11
Yorum
0
Beğeni
0,0
Puan
3303
Okunma

Elimde kepçem, sıradaki kişi tabağını uzatsın diye bekliyorum. Oysa o, titreyen elindeki maşa ile turşu kabından havuçları seçmekle meşgul. (Eli titreyen bir hastalı var, Alzheimer değil) Oldukça sakinim. Kalbim sıkışmıyor, ayaklarım bir yere gidecekmiş gibi yerinde saymıyor. Acelem yok. Hayret, diyorum. Neden bu kadar sakinim?

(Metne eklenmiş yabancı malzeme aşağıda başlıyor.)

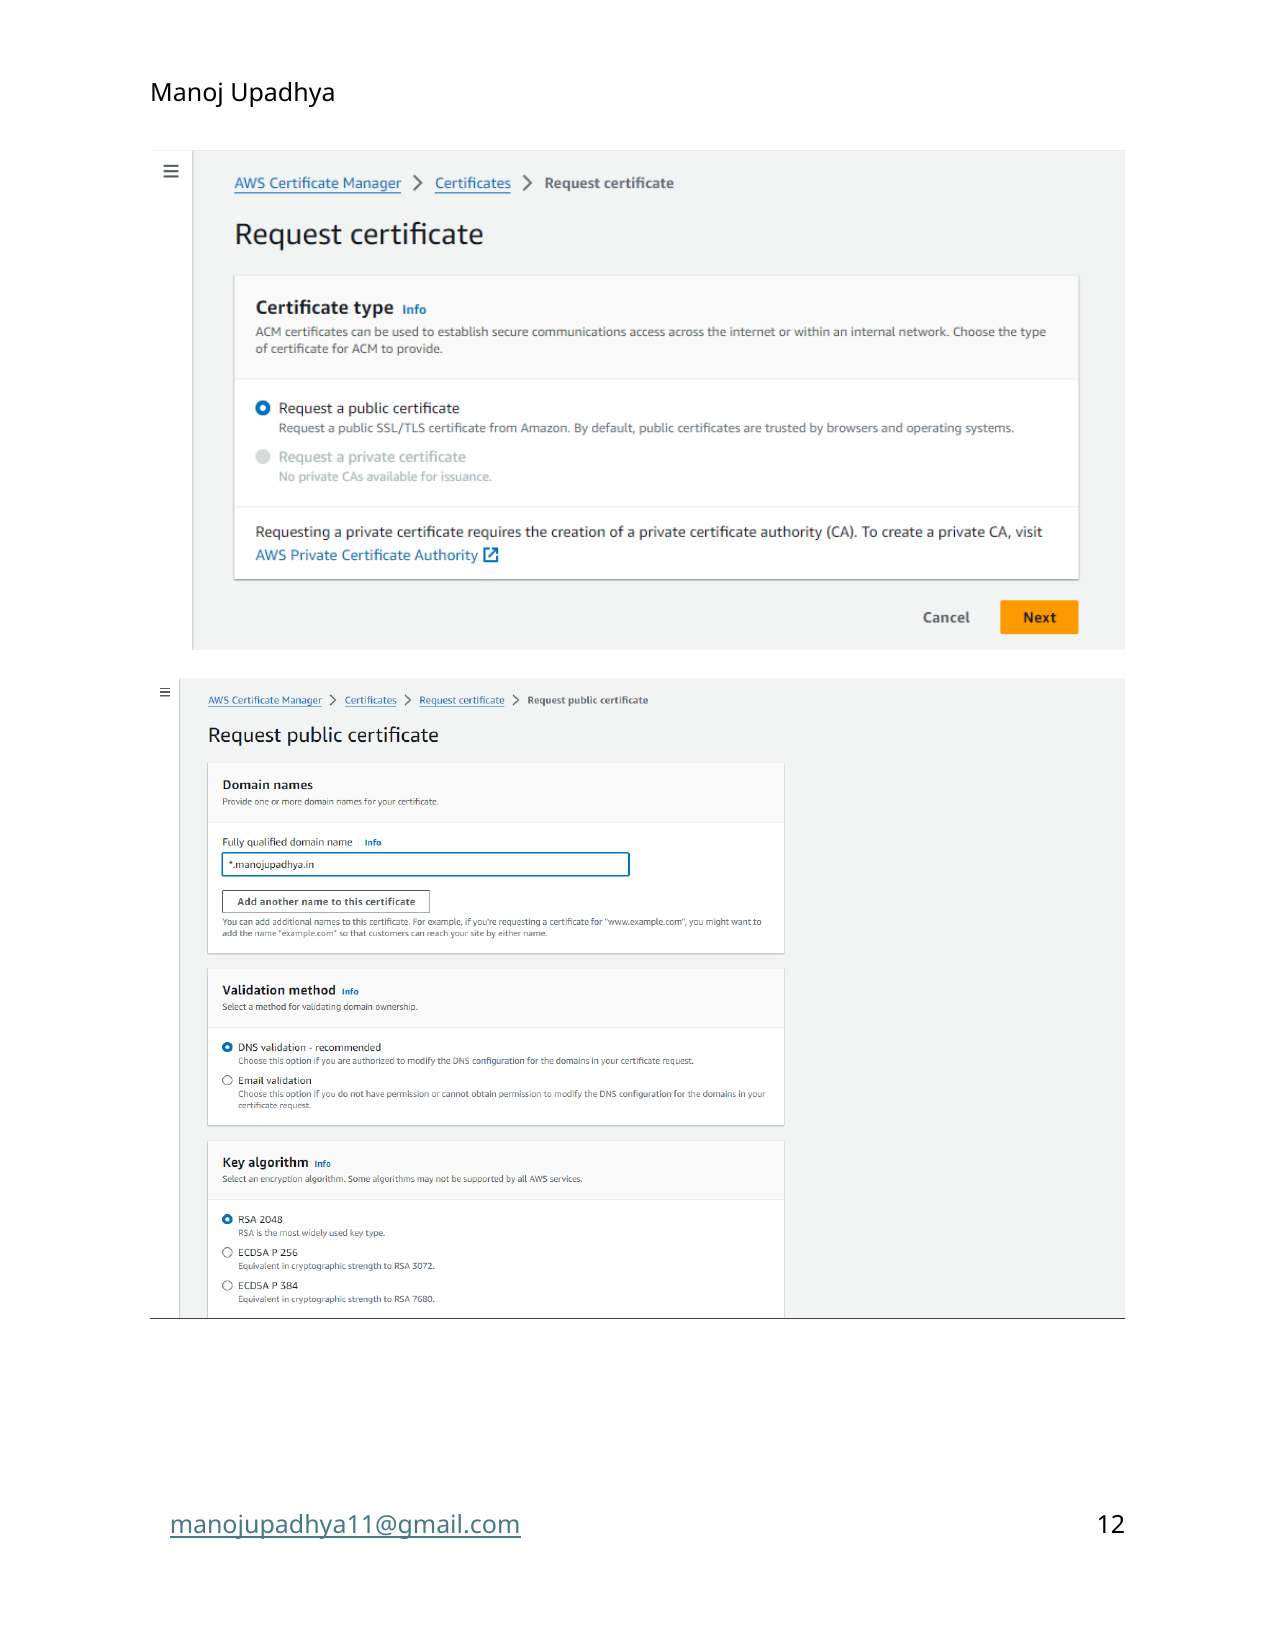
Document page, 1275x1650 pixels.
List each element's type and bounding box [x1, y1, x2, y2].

Havuçları seçen kişiye; sen onları seçeceksin de, lahanaları kim yiyecek? Veya çabuk ol, sıradaki seni bekliyor, benim işim gücüm var, demiyorum. Nedense, sabırla bekliyorum.
İçim huzur dolu.
Yerleşik ağrılarımı dinliyorum, hiçbiri yok. Oldukça sağlıklıyım. Bırakıyorum kendimi huzurun kıyısına, ayaklarım ıslak çimenlerde koşarken, gözlerim, kelebekleri, kuşları kovalıyor. Derin bir nefes alıyorum.
Daha önce neredeydin be huzur? Diye soruyorum kendi kendime ve şu sonuca varıyorum; Dünya meşakkatine, çoluk çocuğumuzun sorunlarına öyle dalmışız ki, hemen yanımızdaki huzuru, hüsranla harmanlamış, kendimizi görünmez bir mengeneye öyle sıkıştırmışız ki, içinden çıkmaya çalıştıkça daha da sıkışmışız.
Oysa ne kadar yakınımızdaymış huzur. Yeter ki kendimizi onun müşfik kollarına bırakmasını bilelim.
Çalışıp karnımızı doyuracak bir işimiz, uzak veya yakın, bizleri düşünen sevdiklerimiz, sevenlerimiz varsa, sağlığımızda yerindeyse, neden dünyayı kendimize zindan edelim ki! Etmeyelim.
Sonra, bütün bunların varlığı ve huzurum için içtenlikle dua ettim.
Rabbim, sağlığımdan ve huzurumdan etme, benimle birlikte bütün yarattıklarını.